▸ **WHAT IS EXPECTED**: Which of the lines in the data below contain the string "factory"? Copy each of them.
-- RECORDS SHOWN follows --
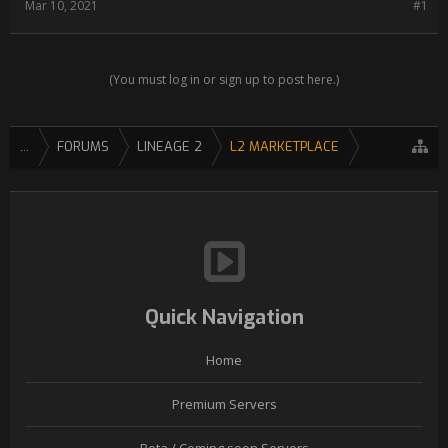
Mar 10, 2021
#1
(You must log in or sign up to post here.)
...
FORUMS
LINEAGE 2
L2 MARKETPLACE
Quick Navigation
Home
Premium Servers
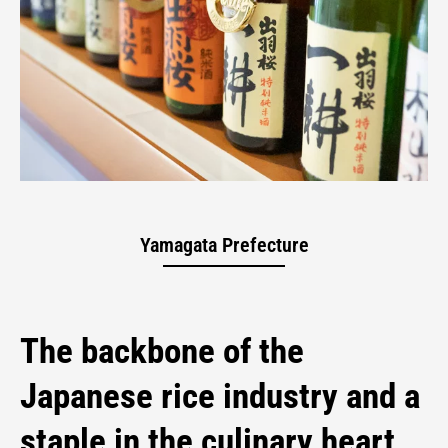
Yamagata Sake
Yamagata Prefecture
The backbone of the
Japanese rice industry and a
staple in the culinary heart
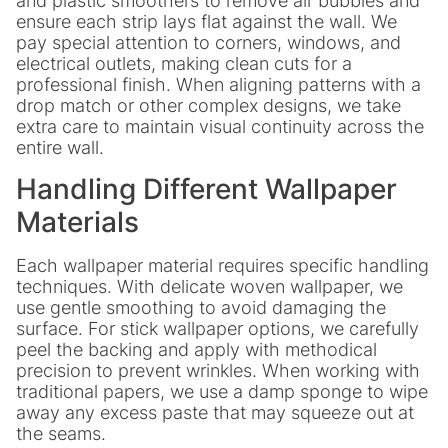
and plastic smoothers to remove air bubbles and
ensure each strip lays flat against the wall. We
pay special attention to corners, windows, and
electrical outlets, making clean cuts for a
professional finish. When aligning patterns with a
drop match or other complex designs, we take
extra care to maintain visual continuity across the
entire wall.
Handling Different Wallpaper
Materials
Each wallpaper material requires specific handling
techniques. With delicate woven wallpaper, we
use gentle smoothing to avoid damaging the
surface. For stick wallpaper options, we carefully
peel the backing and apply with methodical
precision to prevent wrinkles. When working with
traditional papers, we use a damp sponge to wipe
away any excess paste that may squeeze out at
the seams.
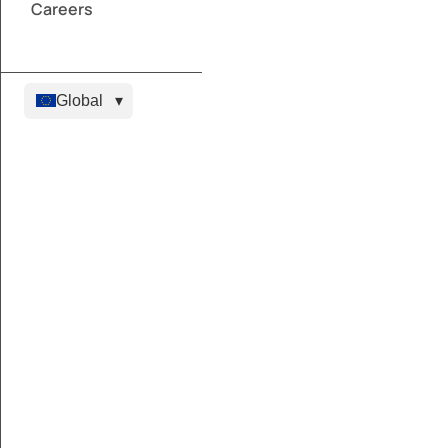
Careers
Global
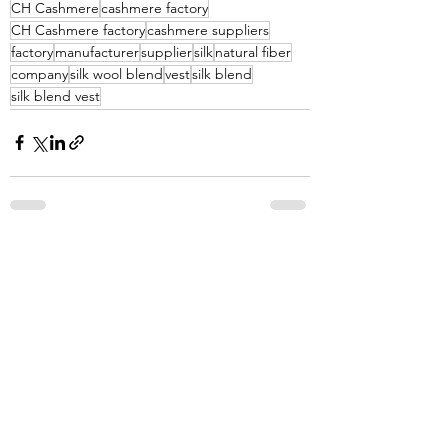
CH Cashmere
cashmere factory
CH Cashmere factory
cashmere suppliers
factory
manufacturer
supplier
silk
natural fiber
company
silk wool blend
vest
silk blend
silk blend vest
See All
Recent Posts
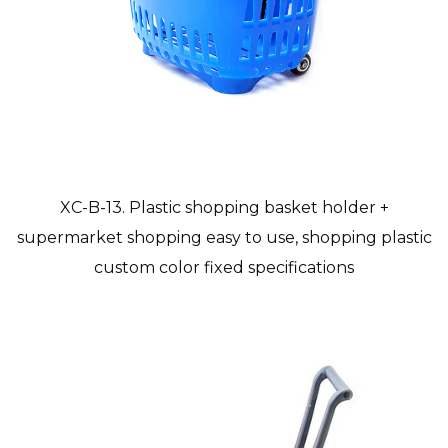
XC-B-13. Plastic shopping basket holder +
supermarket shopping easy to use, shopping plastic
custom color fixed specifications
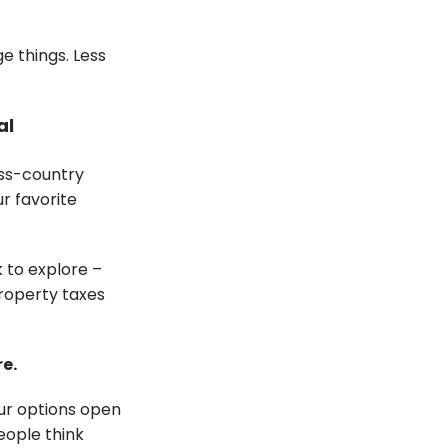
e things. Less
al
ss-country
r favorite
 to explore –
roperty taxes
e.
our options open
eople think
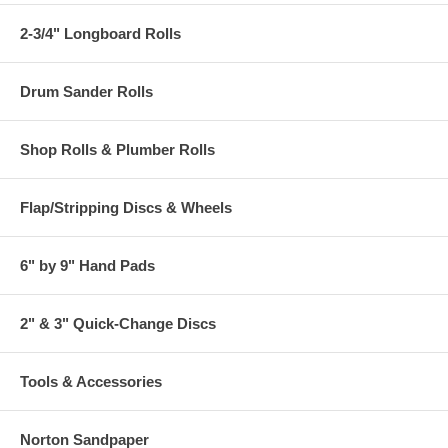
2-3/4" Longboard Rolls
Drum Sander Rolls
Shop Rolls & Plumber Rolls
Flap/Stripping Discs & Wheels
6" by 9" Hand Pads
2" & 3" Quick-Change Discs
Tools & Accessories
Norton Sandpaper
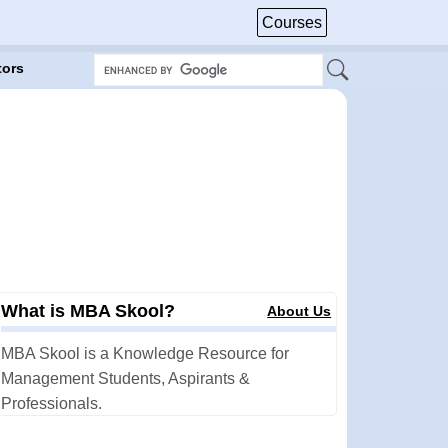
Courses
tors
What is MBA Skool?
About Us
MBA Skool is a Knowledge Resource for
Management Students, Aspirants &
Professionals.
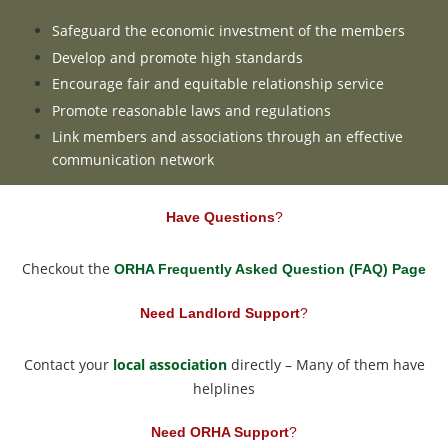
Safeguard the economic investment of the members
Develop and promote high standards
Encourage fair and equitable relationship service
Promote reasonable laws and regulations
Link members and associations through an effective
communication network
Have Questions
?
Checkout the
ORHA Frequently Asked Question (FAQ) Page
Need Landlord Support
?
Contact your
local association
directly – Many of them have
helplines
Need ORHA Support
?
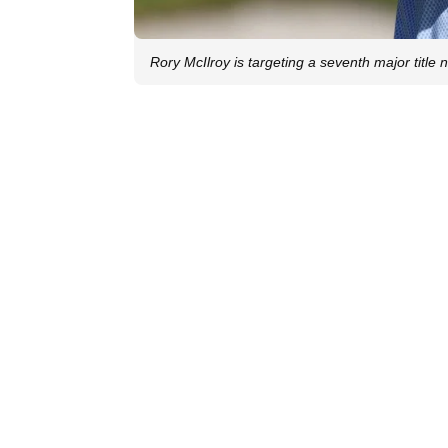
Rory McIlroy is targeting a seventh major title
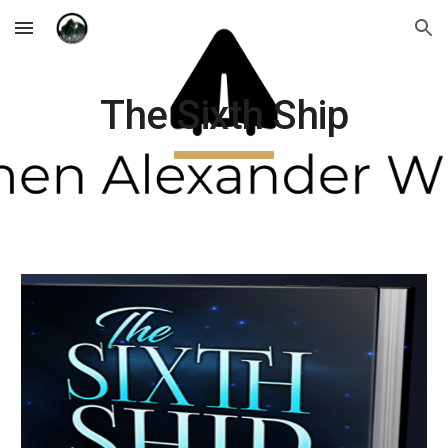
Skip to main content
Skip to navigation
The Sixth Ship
-- RECORDS SHOWN concluded --
▸ **SOLUTION TO THE EXERCISE**:
cashmere factory
CH Cashmere factory
factory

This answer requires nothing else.